◆ **YOUR OBJECTIVE**
Rewrite the lines from the line with "conhecer minha página." to the line with "## Properties", replacing "Properties" with "Fields" and leaving everything else unchanged.

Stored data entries
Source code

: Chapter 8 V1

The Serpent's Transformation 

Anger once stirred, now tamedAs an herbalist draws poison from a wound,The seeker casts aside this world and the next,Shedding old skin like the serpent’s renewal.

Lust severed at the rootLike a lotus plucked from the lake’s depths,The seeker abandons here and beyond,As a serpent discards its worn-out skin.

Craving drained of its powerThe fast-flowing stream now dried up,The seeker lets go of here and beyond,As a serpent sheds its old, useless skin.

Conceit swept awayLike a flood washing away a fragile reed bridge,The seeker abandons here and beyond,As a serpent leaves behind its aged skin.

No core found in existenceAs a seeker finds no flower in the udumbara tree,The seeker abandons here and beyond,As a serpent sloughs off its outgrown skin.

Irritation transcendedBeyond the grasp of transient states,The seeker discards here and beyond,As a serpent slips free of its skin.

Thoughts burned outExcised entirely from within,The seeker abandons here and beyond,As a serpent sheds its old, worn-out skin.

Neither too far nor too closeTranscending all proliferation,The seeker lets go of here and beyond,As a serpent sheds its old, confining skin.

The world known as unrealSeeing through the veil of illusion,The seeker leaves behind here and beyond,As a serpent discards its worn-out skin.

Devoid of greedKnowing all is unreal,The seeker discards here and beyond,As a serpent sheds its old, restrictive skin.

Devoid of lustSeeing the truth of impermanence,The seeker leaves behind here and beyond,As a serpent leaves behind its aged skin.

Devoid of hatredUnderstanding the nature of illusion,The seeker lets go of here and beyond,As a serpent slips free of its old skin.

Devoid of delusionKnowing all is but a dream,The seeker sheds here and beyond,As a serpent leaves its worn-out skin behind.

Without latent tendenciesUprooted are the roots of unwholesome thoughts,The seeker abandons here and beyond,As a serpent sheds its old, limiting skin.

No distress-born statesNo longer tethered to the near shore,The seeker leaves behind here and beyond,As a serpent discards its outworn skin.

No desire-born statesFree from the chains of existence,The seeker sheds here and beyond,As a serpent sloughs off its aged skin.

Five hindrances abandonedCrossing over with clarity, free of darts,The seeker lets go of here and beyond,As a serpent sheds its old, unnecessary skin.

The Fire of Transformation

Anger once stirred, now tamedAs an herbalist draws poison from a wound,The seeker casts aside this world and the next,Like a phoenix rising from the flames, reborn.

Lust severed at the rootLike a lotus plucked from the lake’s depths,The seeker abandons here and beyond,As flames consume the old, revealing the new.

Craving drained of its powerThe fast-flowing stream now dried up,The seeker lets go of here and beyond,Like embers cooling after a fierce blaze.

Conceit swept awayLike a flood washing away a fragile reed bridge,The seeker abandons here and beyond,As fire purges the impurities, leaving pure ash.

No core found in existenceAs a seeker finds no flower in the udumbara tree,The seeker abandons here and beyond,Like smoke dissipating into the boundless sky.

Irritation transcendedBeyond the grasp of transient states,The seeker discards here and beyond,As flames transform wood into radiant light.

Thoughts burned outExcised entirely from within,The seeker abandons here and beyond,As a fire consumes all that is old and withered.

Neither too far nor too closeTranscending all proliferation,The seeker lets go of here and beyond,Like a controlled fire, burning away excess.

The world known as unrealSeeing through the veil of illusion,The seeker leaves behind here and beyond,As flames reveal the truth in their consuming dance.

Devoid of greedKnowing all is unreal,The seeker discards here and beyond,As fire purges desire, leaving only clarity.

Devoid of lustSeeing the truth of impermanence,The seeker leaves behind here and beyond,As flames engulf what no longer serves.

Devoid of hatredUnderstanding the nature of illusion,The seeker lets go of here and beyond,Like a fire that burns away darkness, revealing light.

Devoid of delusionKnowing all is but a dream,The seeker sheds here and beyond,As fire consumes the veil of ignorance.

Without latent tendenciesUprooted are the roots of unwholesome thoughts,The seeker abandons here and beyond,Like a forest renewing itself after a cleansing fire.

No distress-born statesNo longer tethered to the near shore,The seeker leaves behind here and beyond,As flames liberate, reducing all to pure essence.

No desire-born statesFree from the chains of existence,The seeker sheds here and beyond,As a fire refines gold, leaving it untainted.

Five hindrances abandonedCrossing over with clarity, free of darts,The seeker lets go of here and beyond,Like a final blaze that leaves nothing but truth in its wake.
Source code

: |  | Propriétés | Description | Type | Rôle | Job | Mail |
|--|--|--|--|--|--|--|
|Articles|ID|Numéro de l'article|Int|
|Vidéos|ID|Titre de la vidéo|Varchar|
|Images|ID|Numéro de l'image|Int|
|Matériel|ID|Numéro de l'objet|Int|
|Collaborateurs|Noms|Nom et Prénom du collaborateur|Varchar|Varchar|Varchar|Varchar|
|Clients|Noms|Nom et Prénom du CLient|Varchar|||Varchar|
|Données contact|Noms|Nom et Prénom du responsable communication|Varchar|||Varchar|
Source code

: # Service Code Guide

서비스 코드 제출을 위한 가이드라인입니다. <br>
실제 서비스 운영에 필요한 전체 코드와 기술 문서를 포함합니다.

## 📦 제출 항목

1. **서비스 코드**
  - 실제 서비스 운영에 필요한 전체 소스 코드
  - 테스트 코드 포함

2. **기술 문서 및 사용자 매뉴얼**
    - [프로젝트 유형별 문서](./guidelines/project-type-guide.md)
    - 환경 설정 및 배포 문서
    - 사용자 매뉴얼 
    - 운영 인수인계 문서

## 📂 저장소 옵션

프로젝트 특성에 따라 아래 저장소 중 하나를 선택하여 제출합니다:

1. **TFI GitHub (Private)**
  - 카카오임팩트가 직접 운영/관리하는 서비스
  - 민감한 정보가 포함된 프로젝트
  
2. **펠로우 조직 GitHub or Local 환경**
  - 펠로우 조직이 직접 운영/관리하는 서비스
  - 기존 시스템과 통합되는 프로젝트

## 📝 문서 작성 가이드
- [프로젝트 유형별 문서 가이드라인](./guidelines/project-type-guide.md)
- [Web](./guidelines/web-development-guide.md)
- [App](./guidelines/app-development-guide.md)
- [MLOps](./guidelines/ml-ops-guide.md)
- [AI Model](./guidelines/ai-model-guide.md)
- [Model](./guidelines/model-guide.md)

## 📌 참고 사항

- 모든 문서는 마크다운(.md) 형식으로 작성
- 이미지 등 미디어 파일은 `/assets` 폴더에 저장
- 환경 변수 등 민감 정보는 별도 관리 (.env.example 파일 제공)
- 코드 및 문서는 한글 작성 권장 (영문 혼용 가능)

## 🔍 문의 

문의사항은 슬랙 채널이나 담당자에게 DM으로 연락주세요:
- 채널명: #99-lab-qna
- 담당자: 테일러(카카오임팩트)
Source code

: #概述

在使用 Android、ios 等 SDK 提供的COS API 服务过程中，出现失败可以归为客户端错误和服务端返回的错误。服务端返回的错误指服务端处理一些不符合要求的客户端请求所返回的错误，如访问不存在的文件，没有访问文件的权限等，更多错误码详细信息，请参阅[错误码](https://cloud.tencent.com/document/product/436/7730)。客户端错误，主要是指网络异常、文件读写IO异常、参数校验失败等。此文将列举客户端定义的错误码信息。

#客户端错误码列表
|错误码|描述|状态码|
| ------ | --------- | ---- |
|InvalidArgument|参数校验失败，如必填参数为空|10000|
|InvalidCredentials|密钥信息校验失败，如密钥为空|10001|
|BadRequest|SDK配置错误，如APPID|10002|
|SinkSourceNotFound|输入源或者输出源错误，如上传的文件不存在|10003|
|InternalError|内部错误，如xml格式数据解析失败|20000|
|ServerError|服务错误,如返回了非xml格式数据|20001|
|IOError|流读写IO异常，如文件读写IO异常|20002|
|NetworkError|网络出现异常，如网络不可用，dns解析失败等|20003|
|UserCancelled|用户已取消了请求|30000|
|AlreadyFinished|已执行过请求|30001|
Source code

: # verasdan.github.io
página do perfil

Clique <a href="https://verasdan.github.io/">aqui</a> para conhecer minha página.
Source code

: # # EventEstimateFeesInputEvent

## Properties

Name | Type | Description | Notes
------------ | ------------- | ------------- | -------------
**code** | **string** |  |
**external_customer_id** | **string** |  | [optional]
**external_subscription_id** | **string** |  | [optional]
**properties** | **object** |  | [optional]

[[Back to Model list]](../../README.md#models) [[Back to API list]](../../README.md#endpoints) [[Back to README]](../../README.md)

◆ **TASK ANSWER**
Clique <a href="https://verasdan.github.io/">aqui</a> para conhecer minha página.
Source code

: # # EventEstimateFeesInputEvent

## Fields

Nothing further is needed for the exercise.